Psychological Reasons: Control and Empowerment
The third set of reasons why partnership should improve productivity can be called psychological. They relate to the opportunities that partnership provides for employee autonomy and other forms of direct participation in decision-making. The literature on the psychological aspects of participation and employee involvement is vast and is generally associated with models of industrial democracy, which emphasise the importance of the workgroup and the need to encourage personal development and job satisfaction at work.
Research has demonstrated the links between participation and employees' psychological well-being, and between psychological well-being and individual performance, including the propensity to cooperate with managers and employees. The reasons are that when people have more control over their lives (including at work), when they are enabled to feel autonomous and equally valued, and when democracy reinforces their confidence in decision-making processes and their outcomes, they tend to respond positively.
This theory has to be tempered by evidence suggesting that certain practices designed to increase worker autonomy and direct participation in decision-making may, in some circumstances, lead to negative outcomes for individuals in terms of increased stress and work intensification. It has also been widely reported that direct participation, particularly team-working, tends to be accompanied by increased levels of mutual surveillance and social control within the group. However, these risks can be minimised by ensuring that direct participation is part of a coherent overall strategy that includes "partnership guarantees".

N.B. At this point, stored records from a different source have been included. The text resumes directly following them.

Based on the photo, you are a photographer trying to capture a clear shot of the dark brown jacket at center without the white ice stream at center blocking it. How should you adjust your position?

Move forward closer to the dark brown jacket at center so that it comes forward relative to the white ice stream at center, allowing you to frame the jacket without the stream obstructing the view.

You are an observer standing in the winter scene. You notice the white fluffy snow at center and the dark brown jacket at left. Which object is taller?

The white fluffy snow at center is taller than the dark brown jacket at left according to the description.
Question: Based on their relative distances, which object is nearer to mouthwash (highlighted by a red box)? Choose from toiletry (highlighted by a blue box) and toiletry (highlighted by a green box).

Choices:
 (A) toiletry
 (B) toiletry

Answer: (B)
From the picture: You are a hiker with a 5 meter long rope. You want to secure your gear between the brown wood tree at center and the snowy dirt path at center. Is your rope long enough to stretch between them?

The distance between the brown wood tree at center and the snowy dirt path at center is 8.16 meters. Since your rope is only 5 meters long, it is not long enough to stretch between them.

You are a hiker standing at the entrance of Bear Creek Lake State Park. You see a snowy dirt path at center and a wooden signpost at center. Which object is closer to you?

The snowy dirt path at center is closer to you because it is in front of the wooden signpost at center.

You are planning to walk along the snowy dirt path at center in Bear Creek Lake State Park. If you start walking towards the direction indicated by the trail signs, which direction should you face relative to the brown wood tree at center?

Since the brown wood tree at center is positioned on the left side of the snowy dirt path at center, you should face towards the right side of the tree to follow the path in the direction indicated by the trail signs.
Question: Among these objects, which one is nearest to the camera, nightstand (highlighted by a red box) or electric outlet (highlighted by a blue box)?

Workplace Relationships as the Foundation of Individual and Organisational Performance
What this brief discussion suggests is that, even if the direct causal link from partnership to productivity is less clear, the "procedural and substantive guarantees" on which effective partnerships are based, and which they reinforce, do contribute to the success of organisations in underpinning and enabling organisational adaptation and individual performance. As opposed to a top-down management system, in a genuine partnership environment, employees are treated as adult human beings with rights that must be respected under all circumstances. The scope of an employee's direct control over his or her work is maximised in an accountability system that links that control to responsibility to others. At the same time, structures of representative participation articulate and transmit employees' knowledge, opinions and interests within collective decision-making processes.
In this way, the interaction of the organisational, relational and psychological factors outlined above may well be mutually reinforcing through a virtuous spiral of cooperation, improved performance and individual benefit.